Paul Cotton: “Paul…you know, you sing…you write songs…you’re gonna be just fine.”
Timothy B. Schmit: “Timmy…you sing, you write songs…you’re gonna be fine.”
He then turned to drummer George Grantham and Rusty Young and – with a dismissive wave, said:
“You two – you don’t sing. You don’t write songs. I don’t know what happens to you two.”
The moral of the story, of course, is that Rusty ended up writing and singing the bands’ biggest hit (cue the intro to “Crazy Love” here).
The Saturday morning of the weekend of the livestream, I felt no real immediate need to get out of bed. This isn’t to say that this day was much different from most others in that regard, but this particular Saturday, I doubled down…I woke up a little before 10AM, rolled over and went back to sleep. Woke up again 45 minutes later, rolled over and went back to sleep.
Then, at some point after falling back to sleep, I found myself loading gear into the back of a trailer after a show…it was dark, the show had been over for some time, and I was stacking road cases into a trailer when Rusty walked up to me with a Sharpie and a poster from the show we’d just played.
“…the promoter wants everybody – band, crew, and staff – to sign this. Got a minute?”

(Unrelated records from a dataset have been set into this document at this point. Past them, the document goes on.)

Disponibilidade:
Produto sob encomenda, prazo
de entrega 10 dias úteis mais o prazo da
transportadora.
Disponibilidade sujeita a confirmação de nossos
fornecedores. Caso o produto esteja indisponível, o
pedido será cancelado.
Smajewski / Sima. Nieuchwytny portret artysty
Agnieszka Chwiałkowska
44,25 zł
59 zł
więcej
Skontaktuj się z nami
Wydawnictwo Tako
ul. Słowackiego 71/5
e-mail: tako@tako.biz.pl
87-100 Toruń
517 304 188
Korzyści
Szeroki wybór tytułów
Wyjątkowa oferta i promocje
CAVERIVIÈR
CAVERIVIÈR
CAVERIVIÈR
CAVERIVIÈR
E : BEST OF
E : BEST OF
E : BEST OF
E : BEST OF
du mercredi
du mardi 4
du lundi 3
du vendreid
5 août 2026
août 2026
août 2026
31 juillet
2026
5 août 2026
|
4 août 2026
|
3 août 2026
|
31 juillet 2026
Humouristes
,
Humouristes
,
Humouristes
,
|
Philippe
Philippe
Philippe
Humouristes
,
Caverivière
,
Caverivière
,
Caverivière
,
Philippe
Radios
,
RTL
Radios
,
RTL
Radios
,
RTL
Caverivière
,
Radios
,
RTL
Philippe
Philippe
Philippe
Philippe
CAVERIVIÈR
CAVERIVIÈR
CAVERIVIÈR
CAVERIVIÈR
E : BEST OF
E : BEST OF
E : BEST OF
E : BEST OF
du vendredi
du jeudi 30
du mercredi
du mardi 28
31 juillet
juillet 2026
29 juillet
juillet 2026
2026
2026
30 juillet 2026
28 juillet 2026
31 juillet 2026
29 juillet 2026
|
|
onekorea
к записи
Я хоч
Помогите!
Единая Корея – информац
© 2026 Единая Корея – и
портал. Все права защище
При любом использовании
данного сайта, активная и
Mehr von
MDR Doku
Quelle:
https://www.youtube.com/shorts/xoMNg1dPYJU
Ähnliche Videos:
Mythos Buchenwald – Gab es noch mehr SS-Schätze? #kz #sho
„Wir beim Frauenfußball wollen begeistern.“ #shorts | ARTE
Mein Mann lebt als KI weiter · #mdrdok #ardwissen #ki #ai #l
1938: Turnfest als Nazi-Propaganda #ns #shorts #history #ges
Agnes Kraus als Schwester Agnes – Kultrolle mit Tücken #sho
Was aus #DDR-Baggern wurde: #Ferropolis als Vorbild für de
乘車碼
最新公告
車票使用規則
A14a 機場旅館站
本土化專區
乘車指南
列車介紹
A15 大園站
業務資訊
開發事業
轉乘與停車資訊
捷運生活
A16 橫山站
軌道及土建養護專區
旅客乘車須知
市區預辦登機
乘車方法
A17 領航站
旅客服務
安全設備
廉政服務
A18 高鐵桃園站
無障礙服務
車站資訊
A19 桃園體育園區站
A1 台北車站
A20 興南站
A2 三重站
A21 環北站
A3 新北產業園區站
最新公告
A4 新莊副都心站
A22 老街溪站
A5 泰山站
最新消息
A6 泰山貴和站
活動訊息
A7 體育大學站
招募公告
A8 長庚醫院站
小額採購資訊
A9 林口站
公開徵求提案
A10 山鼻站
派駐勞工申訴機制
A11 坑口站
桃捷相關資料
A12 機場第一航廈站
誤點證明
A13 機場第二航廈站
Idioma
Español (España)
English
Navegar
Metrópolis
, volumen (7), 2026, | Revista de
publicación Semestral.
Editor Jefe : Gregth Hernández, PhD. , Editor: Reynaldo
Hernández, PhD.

he handed me the Sharpie and the poster, and I held it up against the trailer door to sign it and saw that there were already twenty five or thirty signatures on it, but one person wrote the words “I like the trio version better” under their autograph…so I made a point of signing my name as close to that signature as I could, and wrote “THE NEW GUY” under my name.
Rusty saw what I’d done and laughed about it as we both turned to start walking back towards the stage door area of this outdoor pavillion we’d just played earlier.
(Poco did tour as a trio – without a drummer – for a time with Rusty, Paul Cotton and Jack Sundrud on bass.)
I said to Rusty as we were walking back – “I’m a little shaky about this particular trio version, boss. We have to play your memorial at Wildwood, and I know we’ll pull it off, but it won’t be right without you.”
Rusty put his hand on my shoulder and said…“I’m counting on you.”
(“I’m counting on you”…was the last thing he said to me on his way out of my hotel room in California when we were there to play the Gallo Center…right after a conversation about how pleased he was with what I’d brought to the band.)
I didn’t look over at him, but I said…“I don’t see myself ever getting over this, man.”
He stopped walking for a minute and I looked over at him and he said:
“Hey, you know what?
….you sing. You write songs. You’re gonna be fine.”